===== Geciteerde passage =====

Winkler Prins

Anthony Winkler Prins (1870)

Gepubliceerd op 14-11-2017

Accijns

betekenis & definitie

Accijns, zoo noemt men eene binnenlandsche, doorgaans indirecte belasting op goederen, die dagelijks worden gebruikt. Deze belasting is zeer oud. Zij werd reeds door de Romeinen geheven onder den naam van vectigal. Zij was in 1101 in Spanje en omstreeks dienzelfden tijd te Venetië in zwang en heeft zich van hier over de Nederlanden, Frankrijk en Duitschland uitgebreid. De accijnsen, gewoonlijk door de gemeenten geheven, werden dikwijls op verlangen der vorsten aan het rijksbestuur afgestaan.

Waar ze in de steden bleven voortduren, werden ze gewoonlijk aan de poorten, of ook wel aan de grenzen van het stadsgebied ingevorderd. In ons Vaderland ontmoeten wij den accijns in de zestiende eeuw, gedurende onzen strijd met Spanje. Aanvankelijk werd hij gevraagd van sommige waren, die naar den vijand werden gevoerd, later voor alle dergelijke waren zonder onderscheid van bestemming. Bij ons en in Engeland is het accijnsstelsel op eene groote schaal toegepast. Bijna geen enkel voorwerp van dagelijksch gebruik kon aan zijne heerschappij ontsnappen, ja, sommige werden, bij hunne vervorming, er bij herhaling door getroffen. In Engeland, waar het in 1623 is ingevoerd, zien wij in 1829 de opbrengst van den rijksaccijns klimmen tot een bedrag van 220 millioen gulden — de helft der middelen. Ook in Duitschland werd hier en daar een zeer uitgebreid accijnsstelsel ingevoerd. Het belast in Pruissen brandewijn, bier, azijn, zout, tabak, wijn, meel, vleesch en speelkaarten, en dat voorbeeld is door de meeste Staten van het Tolverbond nagevolgd. Het Fransche accijnsstelsel is hervormd in het jaar 1804, toen alle contributions indirectes onder den naam van droits réunis vereenigd werden.

===== Verzameld materiaal =====

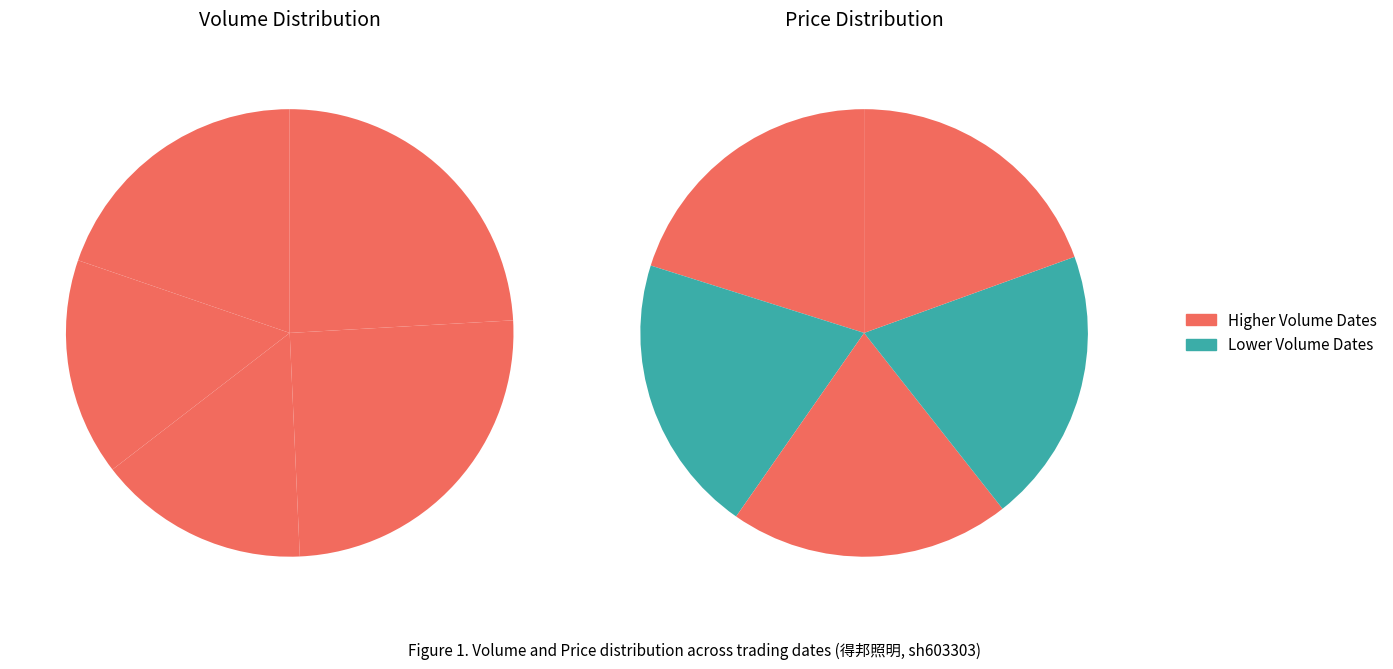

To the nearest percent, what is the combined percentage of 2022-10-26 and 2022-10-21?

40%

=====
===== Verzameld materiaal =====

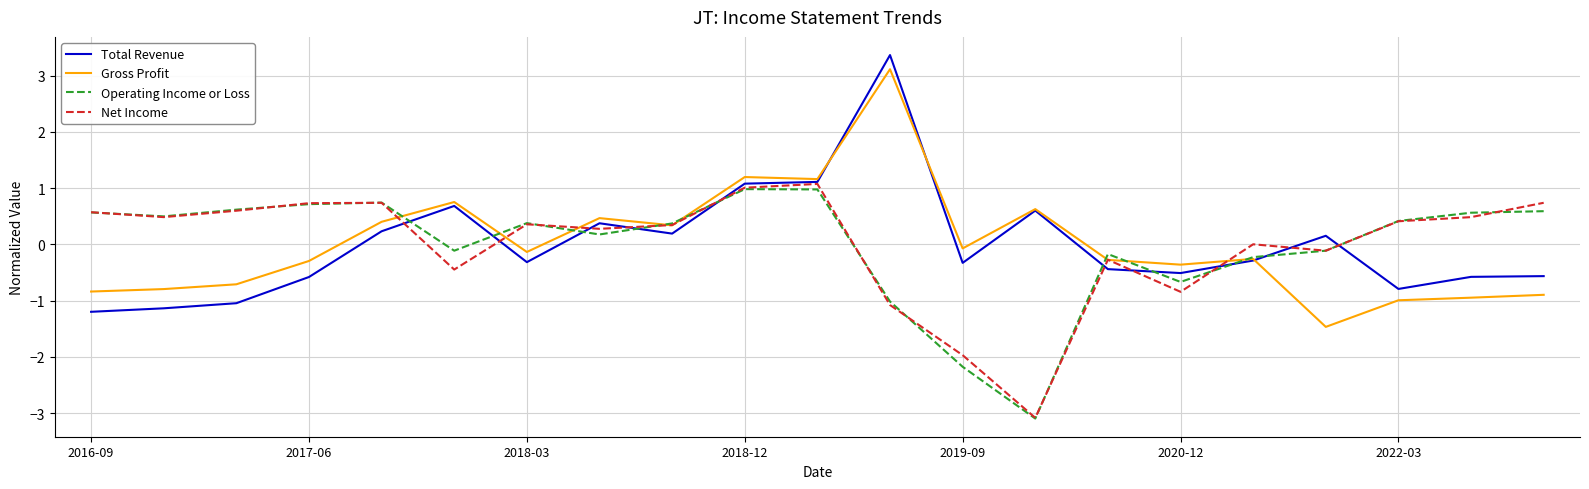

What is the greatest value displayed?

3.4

=====

Opdrachten:
- a) Geef uit het lemma over accijns letterlijk het stuk weer dat begint bij de woorden "Anthony Winkler Prins" en stop na "het rijksbestuur afgestaan.".
- b) Beantwoord op basis van het lemma over accijns de volgende vragen:
(i) Onder welke naam hieven de Romeinen deze belasting?
(ii) In welk jaar werd het accijnsstelsel in Engeland ingevoerd?
(iii) In welk jaar werd het Franse accijnsstelsel hervormd?

Uitgewerkte oplossingen:
- a)
Anthony Winkler Prins (1870)

Gepubliceerd op 14-11-2017

Accijns

betekenis & definitie

Accijns, zoo noemt men eene binnenlandsche, doorgaans indirecte belasting op goederen, die dagelijks worden gebruikt. Deze belasting is zeer oud. Zij werd reeds door de Romeinen geheven onder den naam van vectigal. Zij was in 1101 in Spanje en omstreeks dienzelfden tijd te Venetië in zwang en heeft zich van hier over de Nederlanden, Frankrijk en Duitschland uitgebreid. De accijnsen, gewoonlijk door de gemeenten geheven, werden dikwijls op verlangen der vorsten aan het rijksbestuur afgestaan.

- b)
(i) Onder de naam vectigal.
(ii) In 1623.
(iii) In 1804.